I stopped short at these two tercets. Reread them if you need to.
I know that I grieved then, and now again
I grieve when I remember what I saw
and more than ever I restrain my talent
lest it run a course that virtue has not set;
for if a lucky star or something better
has given me this good, I must not misuse it (l. 19-24).
Listen to what Dante is saying: I saw something in hell that was terrible. I could write about what I saw, and I know I have the talent to convey that scene with compelling force. But I hesitate. I “restrain my talent.”
The question for Dante isn’t, “Can I do this work?” but “Is this the course that virtue has set?” Or better, “If this talent has been given to me by God, what good use of it does God require?”
Perhaps it seems strange to quote Dante to address the questions of platform and author branding, but I think Dante might say this to an aspiring author: your talent is of limited worth. Commit to the long slow work of cultivating a virtuous life.
That sounds like good advice for any aspiration, any vocational calling. It reminds me of the interview Tim Keller gave to Mike Cosper on a bonus episode for The Rise and Fall of Mars Hill. Keller talked about the typical pattern of celebrity scandals: they cultivate their gifts rather than their experience of God’s grace. (I’m sure Katelyn Beaty offers a more thorough and thoughtful commentary in her book, Celebrities for Jesus: How Personas, Platforms, and Profits are Hurting the Church, which I haven’t yet read.)
There are surely lots of reasons we’re tempted toward the exhibition of talent rather than the cultivation of virtue. One reason is related to impatience. Incredible talent can get you onto American Idol without too much waiting. But virtue? That’s a long-haul effort requiring the slow burn of faithfulness. Who has that kind of time to wait?
As I was rereading Rebecca DeYoung’s fantastic book, Glittering Vices: A New Look at the Seven Deadly Sins and Their Remedies, I was reminded how many of the vices emerge from impatience. (P.S. I mentioned this book in a recent ERB podcast conversation Chris Smith hosted with me and James K. A. Smith about our books on time.) Vainglory, as an example, has an appetite for shortcuts. For the vainglorious, image is everything. They don’t want to follow the course that virtue sets. They want to showcase their talents, and they want standing ovations in response.

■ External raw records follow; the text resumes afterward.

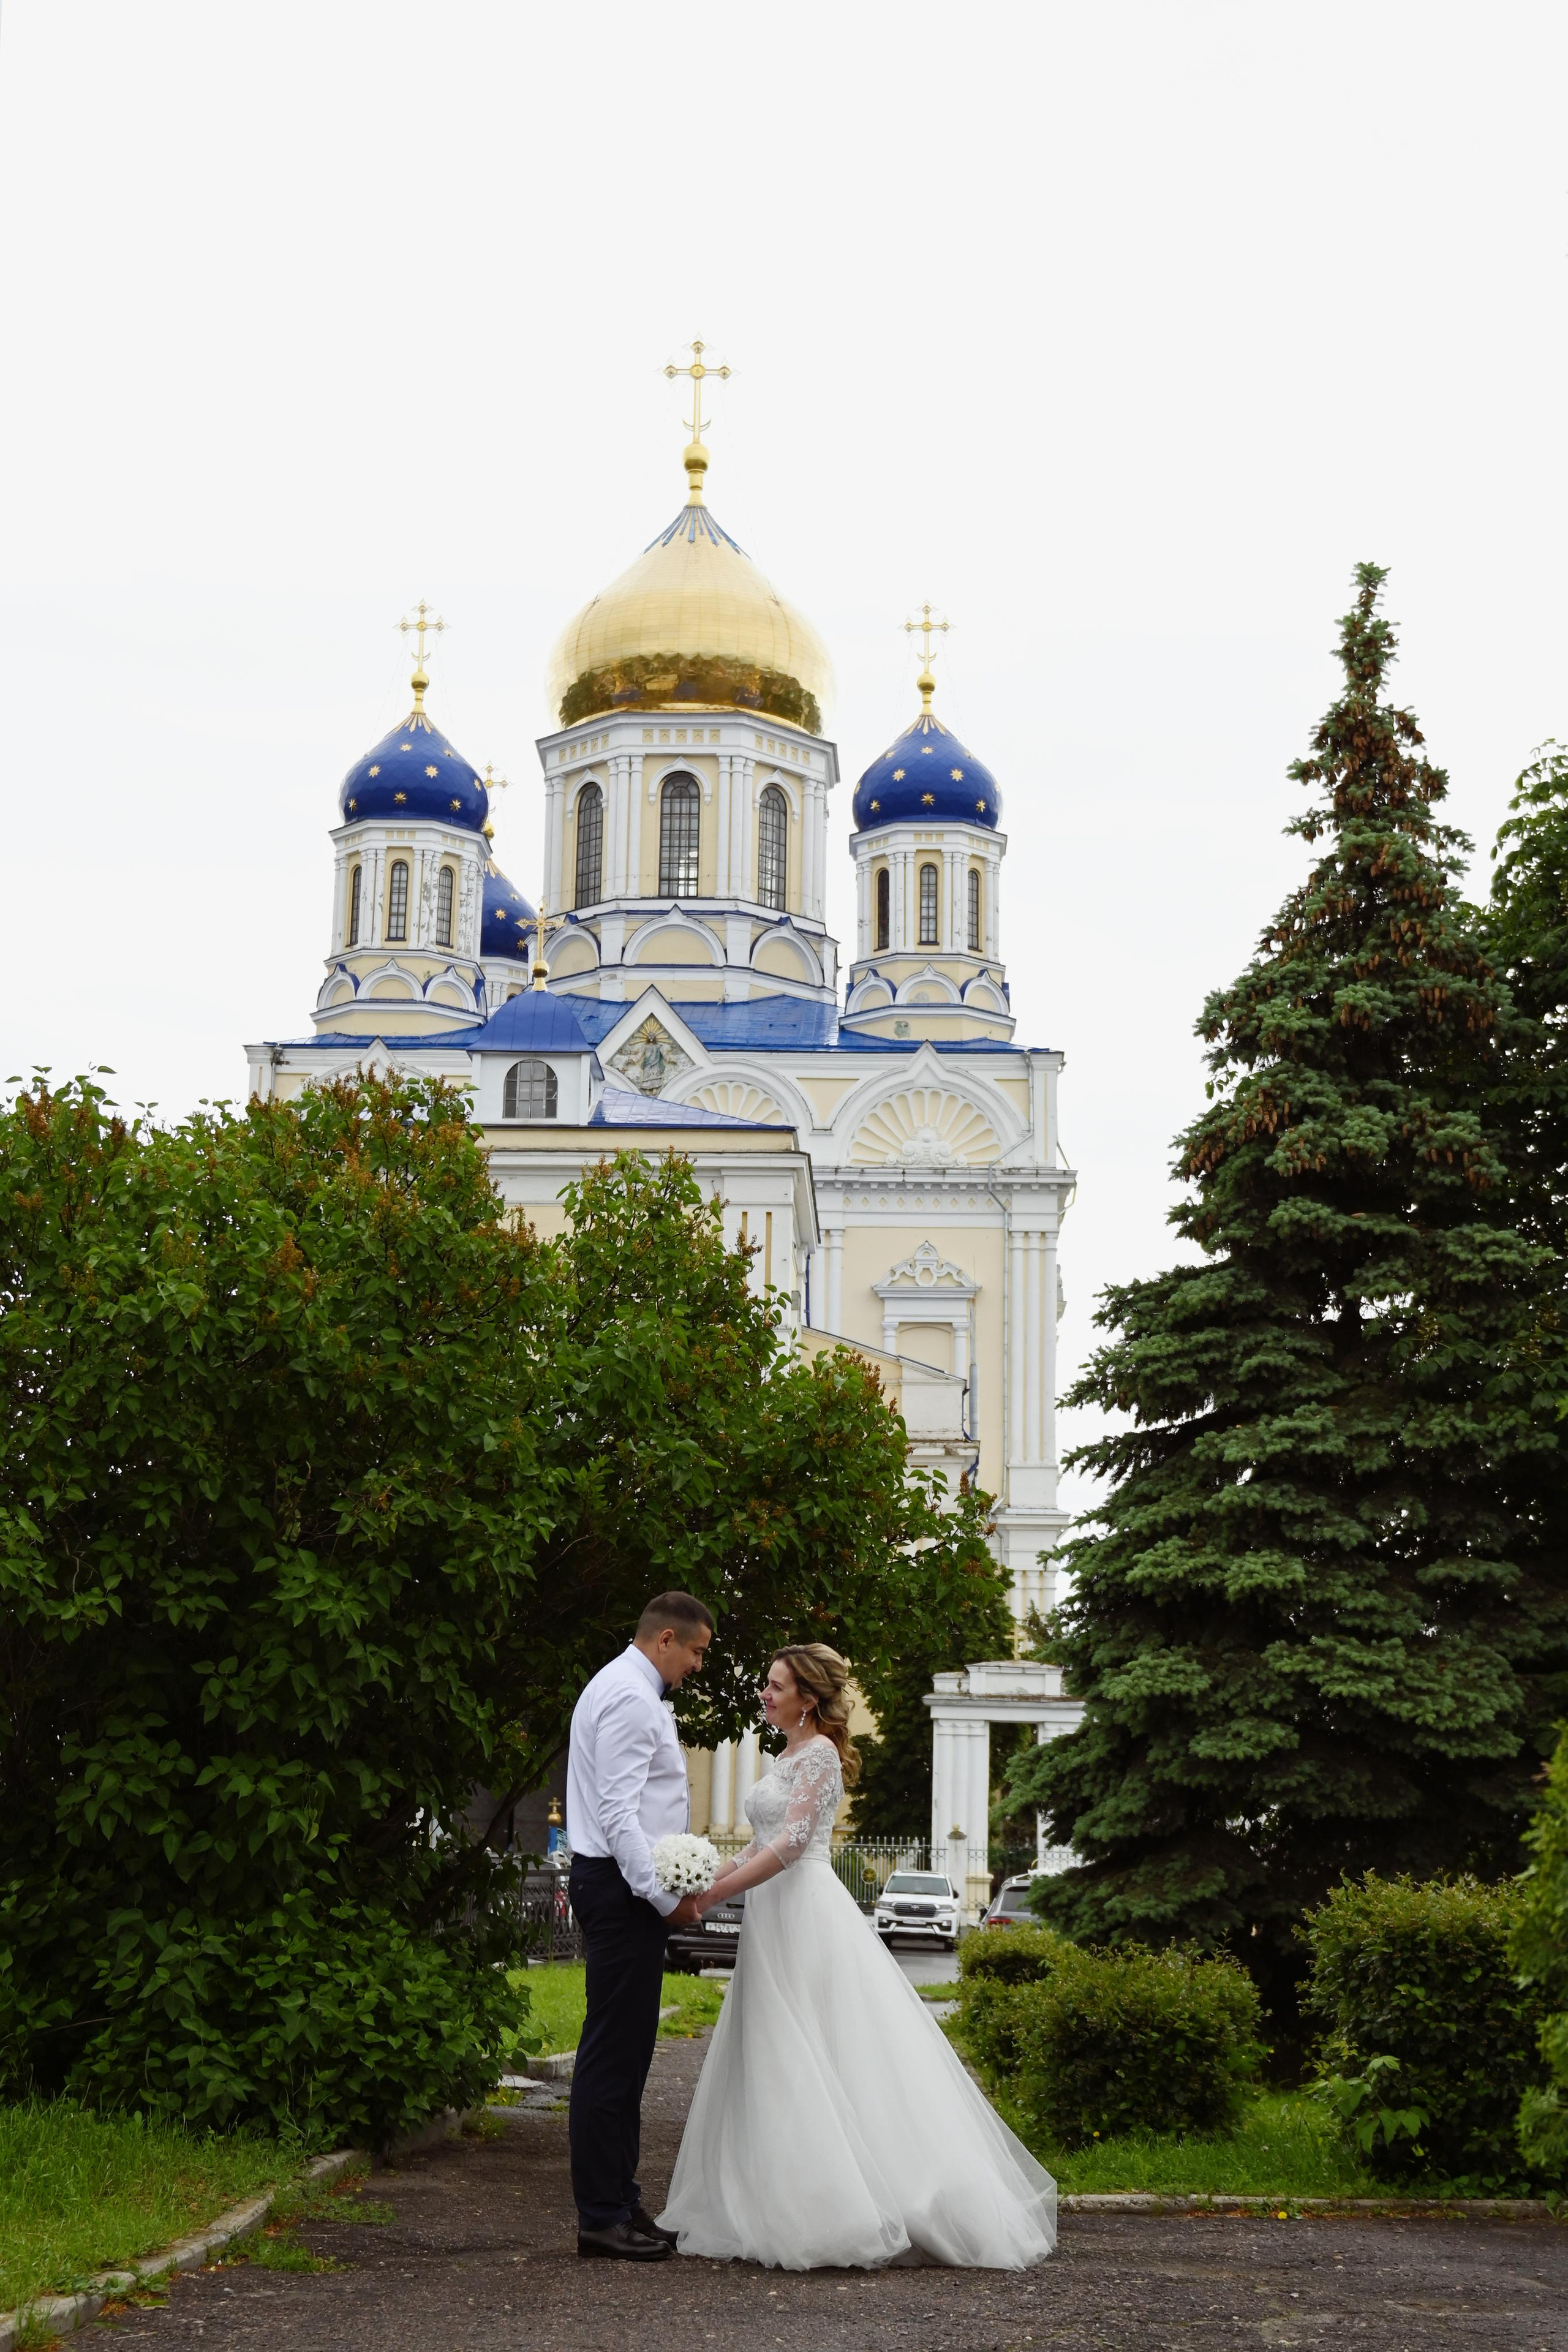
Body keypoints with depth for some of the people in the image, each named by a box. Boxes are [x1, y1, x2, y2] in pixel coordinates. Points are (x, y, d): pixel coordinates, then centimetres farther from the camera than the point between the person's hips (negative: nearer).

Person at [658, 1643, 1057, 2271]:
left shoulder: (818, 1754, -9)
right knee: (776, 2069, 8)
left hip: (807, 1918, -10)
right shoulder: (789, 1756, 19)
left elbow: (790, 1844, -19)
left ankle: (834, 2217, -7)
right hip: (778, 1922, 10)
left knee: (811, 2068, -9)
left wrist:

Let me be clear: I’m not above the temptation to shortcut virtue. But as an antidote, I am trying to cultivate habits and practices the bank the fires of faithfulness, this proverbial long obedience in the same direction. Those habits and practices include: reading Dante and sending this letter; having Sunday morning breakfast with my husband and showing up to Wednesday’s small group. They include daily exercise and regular sleep, a Bible reading plan and praying the hours. They include church on Sunday morning and family Zoom on Sunday night.
I practice these rhythms all very imperfectly—with the mustard seed of faith to believe that God knows my frame and remembers I am dust (Ps. 103:14).
This is natural segue to remind you that if you preorder In Good Time, you can join me in January for conversations about writing a rule of life, which I’m defining as: a means of grace by which we pattern our lives to live in faithful response to God’s voice.
Learn more here and here and here.
“For if a lucky star or something better
Has given me this good, I’d better not misuse it.”
Yours,
Jen
Wonderful letter, Jen! And as usual, I must pull a quote for my commonplace journal. Thank you!
I started following Post Script a couple of months ago and it's been very meaningful reading to me. Thank you so much for your words!